Seitenauszug:
Mehrere Gewerkschaften setzten für Donnerstag einen Protesttag gegen Sozialreformen an, der dann auch gleich zur Mobilisierung gegen die Rentenreform genutzt werden soll. „Die Reaktionen werden auf der Höhe der Brutalität sein, mit der diese Entscheidung getroffen wurde“, kündigte Dominique Corona von der Gewerkschaft Unsa in der Zeitung „Journal du Dimanche“an.
Rentenreformen sind in Frankreich immer eine hochexplosive Angelegenheit, die sofort die Arbeitnehmerorganisationen auf den Plan rufen. Als 1953 der erste Anlauf gemacht wurde, die Sonderregelungen zu kippen, blockierten vier Millionen Streikende mitten in den Sommerferien das Land und zwangen so die Regierung, ihre Pläne zurückzunehmen. Mehr als 40 Jahre lang wagte sich dann keiner mehr an das heikle Thema, bis der konservative Präsident Jacques Chirac 1995 eine weitere Rentenreform in Angriff nahm. Chirac und sein Regierungschef Alain Juppé wollten damals die Rentenregelung für Angestellte von Staatsbetrieben an das private System anpassen. Doch Bahn und Pariser Verkehrsbetriebe traten in einen Streik, der sich drei Wochen hinzog und von massiven Kundgebungen begleitet wurde. Als am 12. Dezember 1995 zwei Millionen Menschen auf die Straße gingen, knickte die Regierung ein und zog die Reform zurück.
Nun will Macron einen neuen Anlauf wagen – auch wenn 55 Prozent seiner Landsleute gegen seine Pläne sind. Doch für den Präsidenten steht sein Ruf als Reformer auf dem Spiel. Wenn er sein heikles Projekt nicht gleich zu Beginn seiner zweiten Amtszeit anpackt, muss er es wohl ganz abhaken – und als „lahme Ente“in die Geschichte eingehen.
Für den Präsidenten steht sein Ruf als Reformer auf dem Spiel.

Aufgabenstellung: Schreiben Sie aus dem Text über die Rentenreformen in Frankreich die Stelle von „Nun will Macron“ bis „die Geschichte eingehen.“ wortgetreu ab. Das nachstehende Material ist vom Seitenauszug getrennt zu betrachten.

Materialauszüge:
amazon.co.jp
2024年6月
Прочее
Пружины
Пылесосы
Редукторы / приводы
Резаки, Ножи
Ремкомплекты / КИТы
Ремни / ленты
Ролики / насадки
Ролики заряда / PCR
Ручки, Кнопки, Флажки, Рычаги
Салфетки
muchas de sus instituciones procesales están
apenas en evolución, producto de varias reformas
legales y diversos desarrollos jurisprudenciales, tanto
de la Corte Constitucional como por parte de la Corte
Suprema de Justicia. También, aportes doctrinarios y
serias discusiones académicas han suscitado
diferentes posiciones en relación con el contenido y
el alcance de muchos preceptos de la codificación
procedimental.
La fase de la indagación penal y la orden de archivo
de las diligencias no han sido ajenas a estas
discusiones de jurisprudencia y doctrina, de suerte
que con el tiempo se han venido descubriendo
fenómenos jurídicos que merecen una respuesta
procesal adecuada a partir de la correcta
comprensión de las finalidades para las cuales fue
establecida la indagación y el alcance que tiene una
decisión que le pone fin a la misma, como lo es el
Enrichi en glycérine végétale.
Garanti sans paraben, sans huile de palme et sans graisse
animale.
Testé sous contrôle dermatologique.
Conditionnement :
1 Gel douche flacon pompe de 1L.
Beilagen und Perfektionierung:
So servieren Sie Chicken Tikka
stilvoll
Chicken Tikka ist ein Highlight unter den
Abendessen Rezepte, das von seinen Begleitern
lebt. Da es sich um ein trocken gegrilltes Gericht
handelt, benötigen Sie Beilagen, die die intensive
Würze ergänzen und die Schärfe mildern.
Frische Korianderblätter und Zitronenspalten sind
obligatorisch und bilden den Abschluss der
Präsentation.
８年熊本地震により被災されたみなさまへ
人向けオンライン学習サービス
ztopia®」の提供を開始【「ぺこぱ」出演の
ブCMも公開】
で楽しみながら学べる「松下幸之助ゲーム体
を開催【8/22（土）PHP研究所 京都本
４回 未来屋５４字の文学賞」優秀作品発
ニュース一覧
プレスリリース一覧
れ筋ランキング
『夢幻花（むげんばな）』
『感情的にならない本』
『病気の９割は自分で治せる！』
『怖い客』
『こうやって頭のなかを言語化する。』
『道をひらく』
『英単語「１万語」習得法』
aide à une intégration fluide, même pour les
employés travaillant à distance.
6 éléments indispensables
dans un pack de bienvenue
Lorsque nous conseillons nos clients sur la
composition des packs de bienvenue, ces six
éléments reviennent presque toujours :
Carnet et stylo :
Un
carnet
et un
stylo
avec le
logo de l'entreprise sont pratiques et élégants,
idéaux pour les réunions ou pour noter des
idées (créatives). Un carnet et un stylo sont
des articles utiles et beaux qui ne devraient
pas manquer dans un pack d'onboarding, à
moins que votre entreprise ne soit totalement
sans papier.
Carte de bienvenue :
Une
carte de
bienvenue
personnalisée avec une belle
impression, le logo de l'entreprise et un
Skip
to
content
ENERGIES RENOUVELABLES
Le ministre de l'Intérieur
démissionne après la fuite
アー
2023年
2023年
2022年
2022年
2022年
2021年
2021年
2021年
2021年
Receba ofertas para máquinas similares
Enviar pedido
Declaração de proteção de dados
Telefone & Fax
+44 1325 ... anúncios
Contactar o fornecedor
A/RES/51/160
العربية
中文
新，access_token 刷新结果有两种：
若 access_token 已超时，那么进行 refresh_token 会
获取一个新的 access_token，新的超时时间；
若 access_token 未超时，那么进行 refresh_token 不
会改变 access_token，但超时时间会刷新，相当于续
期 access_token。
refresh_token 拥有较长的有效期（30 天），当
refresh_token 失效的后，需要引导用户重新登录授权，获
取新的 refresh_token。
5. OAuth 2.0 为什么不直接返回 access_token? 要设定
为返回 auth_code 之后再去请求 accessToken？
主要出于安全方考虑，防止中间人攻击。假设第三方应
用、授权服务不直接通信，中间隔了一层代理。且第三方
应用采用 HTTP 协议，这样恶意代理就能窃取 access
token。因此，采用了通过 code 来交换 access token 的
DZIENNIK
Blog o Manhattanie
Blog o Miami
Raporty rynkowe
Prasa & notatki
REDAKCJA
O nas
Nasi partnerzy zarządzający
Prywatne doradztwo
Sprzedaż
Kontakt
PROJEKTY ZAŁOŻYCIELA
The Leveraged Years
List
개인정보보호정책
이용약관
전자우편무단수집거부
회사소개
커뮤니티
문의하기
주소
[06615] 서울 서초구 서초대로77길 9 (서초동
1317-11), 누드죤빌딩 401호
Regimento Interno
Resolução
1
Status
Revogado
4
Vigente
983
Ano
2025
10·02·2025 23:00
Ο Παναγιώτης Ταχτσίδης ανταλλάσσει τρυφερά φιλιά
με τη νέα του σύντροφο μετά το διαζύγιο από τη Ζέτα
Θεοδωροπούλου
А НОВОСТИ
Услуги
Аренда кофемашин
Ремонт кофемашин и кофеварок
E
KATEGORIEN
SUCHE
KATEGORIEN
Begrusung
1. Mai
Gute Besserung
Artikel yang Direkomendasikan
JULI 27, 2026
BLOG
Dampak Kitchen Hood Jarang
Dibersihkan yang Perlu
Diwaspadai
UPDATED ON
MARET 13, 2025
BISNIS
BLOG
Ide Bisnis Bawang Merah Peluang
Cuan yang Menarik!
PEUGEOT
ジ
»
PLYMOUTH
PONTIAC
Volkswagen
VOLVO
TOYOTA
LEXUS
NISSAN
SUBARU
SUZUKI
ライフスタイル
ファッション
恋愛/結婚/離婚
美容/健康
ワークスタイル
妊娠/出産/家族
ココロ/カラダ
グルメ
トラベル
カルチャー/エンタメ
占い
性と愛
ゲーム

Lösung:
Nun will Macron einen neuen Anlauf wagen – auch wenn 55 Prozent seiner Landsleute gegen seine Pläne sind. Doch für den Präsidenten steht sein Ruf als Reformer auf dem Spiel. Wenn er sein heikles Projekt nicht gleich zu Beginn seiner zweiten Amtszeit anpackt, muss er es wohl ganz abhaken – und als „lahme Ente“in die Geschichte eingehen.